The Knights Templar were believed to have possessed a talking head that was known as Baphomet. A brazen head that was said to be made of brass or bronze in the shape of a man’s head and able to answer any question that their masters had asked it. It may have been one of the reasons for their downfall, when Philip IV of France had attacked the great Templar Order in 1307 accusing them of worshiping a demonic talking head.
A Brazen Head, that today I believe we can just call “medieval artificial intelligence (AI).”
The first French Catholic Pope, Gerbert of Aurillac, AKA Pope Sylvester II (c. 945–1003 CE), I have found was the first person ever documented in history to be in possession of a mechanical talking head. Gerbert had gained this scientific knowledge when he had went to Moorish Spain as a pupil at Cordova for the purpose of learning astrology and other sciences from the Saracens. It was said that here he soon exceeded Ptolemy in learning.
William of Malmsbury had told the story of Pope Sylvester that he made the head which correlated with the constellations (As Above, So Below) and would speak when spoken to, but that these answers made by the mechanical head were only single words or simply “yes” or “no.” It told him he would be pope, and would die when he had sung mass at Jerusalem. Sure enough, the pope was killed by poisoning while performing mass in a church called Jerusalem (999-1003). He was even publicly accused by Cardinal Benno for being a sorcerer and an enchanter.
Pope Sylvester was also the first person who had made the call to arm Christendom in preparation for a holy war for the purpose of securing Holy Sepulchure from the Infidels. For this reason, and from the stories of his possession of the mechanical head, is why I believe the Knights Templar may have obtained the brazen talking head known as Baphomet or instructions to build one from Gerbert or his family.
There also have been many other people who were reported to have a mechanical talking head.
People such as Boethius, Faust, Arnaldus de Villa Nova, Enrique de Villena, Virgil, and even the Norse God Odin. Other people who were said to have the brazen mechanical head would have been Rob Grosseteste (1175-1353), and Saint Albertus Magnus (c. 1200–1282 CE) who had worked for thirty years on making not just a head, but a man of brass, that he has cast together the qualities of his materials under certain constellations, and that was said to grow like a real man.
The Italian Dominican friar and Catholic priest, Thomas Aquinas was the disciple of Albertus and was said to have destroyed the mechanical brass head of Albert Magnus. He even mocked the idea that a head or statue could be alive. It was said, “This man of brass, when he reached his maturity, was so loquacious, that Albert’s master, the great scholastic Thomas Aquinas, one day, tired of his babble, and declaring it was a devil, or devilish, with his staff knocked the head off; and, what was extraordinary, this brazen man, like any human being thus effectually silenced, “word never spake more.”(The works of Isaac Disraeli)

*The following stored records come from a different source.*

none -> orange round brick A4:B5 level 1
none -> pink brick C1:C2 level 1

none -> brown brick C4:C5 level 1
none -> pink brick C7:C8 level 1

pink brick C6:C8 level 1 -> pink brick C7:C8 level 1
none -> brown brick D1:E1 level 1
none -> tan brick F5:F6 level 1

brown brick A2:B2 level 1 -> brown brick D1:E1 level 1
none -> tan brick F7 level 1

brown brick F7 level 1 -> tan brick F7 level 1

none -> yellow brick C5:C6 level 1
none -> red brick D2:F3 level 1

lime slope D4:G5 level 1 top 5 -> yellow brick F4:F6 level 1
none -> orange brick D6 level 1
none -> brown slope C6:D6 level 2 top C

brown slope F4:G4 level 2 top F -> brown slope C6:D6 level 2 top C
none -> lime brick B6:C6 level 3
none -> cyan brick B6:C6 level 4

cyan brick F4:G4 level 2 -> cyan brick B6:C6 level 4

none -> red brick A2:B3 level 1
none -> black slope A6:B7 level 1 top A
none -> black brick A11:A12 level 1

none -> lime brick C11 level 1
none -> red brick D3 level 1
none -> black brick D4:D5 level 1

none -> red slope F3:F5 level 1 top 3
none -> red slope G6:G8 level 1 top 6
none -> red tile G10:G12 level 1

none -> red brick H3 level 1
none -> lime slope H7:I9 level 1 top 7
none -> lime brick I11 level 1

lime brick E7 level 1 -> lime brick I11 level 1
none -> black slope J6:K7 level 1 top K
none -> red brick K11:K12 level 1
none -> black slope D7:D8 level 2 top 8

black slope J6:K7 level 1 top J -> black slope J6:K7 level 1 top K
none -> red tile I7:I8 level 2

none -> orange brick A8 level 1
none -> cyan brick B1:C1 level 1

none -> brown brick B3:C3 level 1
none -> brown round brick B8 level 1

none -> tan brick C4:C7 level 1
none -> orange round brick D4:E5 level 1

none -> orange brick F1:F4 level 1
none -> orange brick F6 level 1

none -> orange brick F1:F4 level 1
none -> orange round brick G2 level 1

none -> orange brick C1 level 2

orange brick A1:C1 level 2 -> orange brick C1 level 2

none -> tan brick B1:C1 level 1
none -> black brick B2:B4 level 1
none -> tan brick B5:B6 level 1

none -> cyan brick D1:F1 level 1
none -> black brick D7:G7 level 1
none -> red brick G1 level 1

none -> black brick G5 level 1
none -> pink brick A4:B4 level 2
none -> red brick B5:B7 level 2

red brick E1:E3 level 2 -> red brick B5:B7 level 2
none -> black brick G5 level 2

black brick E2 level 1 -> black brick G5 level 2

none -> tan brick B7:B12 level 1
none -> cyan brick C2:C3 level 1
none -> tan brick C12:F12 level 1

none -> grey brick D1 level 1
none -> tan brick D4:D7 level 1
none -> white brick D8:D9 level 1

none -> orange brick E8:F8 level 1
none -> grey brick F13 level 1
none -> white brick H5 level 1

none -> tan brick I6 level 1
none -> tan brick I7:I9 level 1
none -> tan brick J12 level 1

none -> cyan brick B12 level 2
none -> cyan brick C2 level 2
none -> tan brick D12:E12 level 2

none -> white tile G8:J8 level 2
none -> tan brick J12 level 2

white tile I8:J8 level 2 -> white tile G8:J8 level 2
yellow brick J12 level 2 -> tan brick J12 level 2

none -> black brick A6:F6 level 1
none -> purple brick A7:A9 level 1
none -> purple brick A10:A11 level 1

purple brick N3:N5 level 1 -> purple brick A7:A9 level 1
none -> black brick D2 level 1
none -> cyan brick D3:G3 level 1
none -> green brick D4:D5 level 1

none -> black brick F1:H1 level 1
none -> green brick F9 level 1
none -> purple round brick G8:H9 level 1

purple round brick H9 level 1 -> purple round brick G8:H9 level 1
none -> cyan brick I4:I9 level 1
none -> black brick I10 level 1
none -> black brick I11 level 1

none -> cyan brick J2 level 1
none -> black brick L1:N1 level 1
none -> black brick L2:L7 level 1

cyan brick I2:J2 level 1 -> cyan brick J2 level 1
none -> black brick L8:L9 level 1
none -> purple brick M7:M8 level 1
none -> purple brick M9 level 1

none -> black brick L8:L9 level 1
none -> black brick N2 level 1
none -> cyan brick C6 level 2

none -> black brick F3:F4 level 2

Other people with brazen heads were Marquis of Vilêna of Spain (1384-1434); Polander, a disciple of Escotillo an Italian; and last but certainly not least, Francis Bacon (22 January 1561 – 9 April 1626).
One of the stories told of Bacon and the mechanical head had said that it spoke thrice. If Bacon heard it speak, he would succeed, if not, he would fail. While Bacon slept Milis was set to watch, and the head spoke twice: “Time was,” it said, and half an hour later, “Time is.” Still Bacon slept, and another half-hour transpired, when the head reclaimed, “Time’s past,” fell to the ground and was broken to pieces. Dr. Friend had written in ” History of Physic,” that Bacon drew articulate sounds from the brazen head, by an artificial application of the principles of natural philosophy.
Around the same time Roger Bacon flourished, a similar brazen head was also believed to have been constructed at Oxford, by Dr. Robert Grostest, Grosse-tete, or Greathead.(The Thames and its tributaries; or, Rambles among the rivers By Charles Mackay).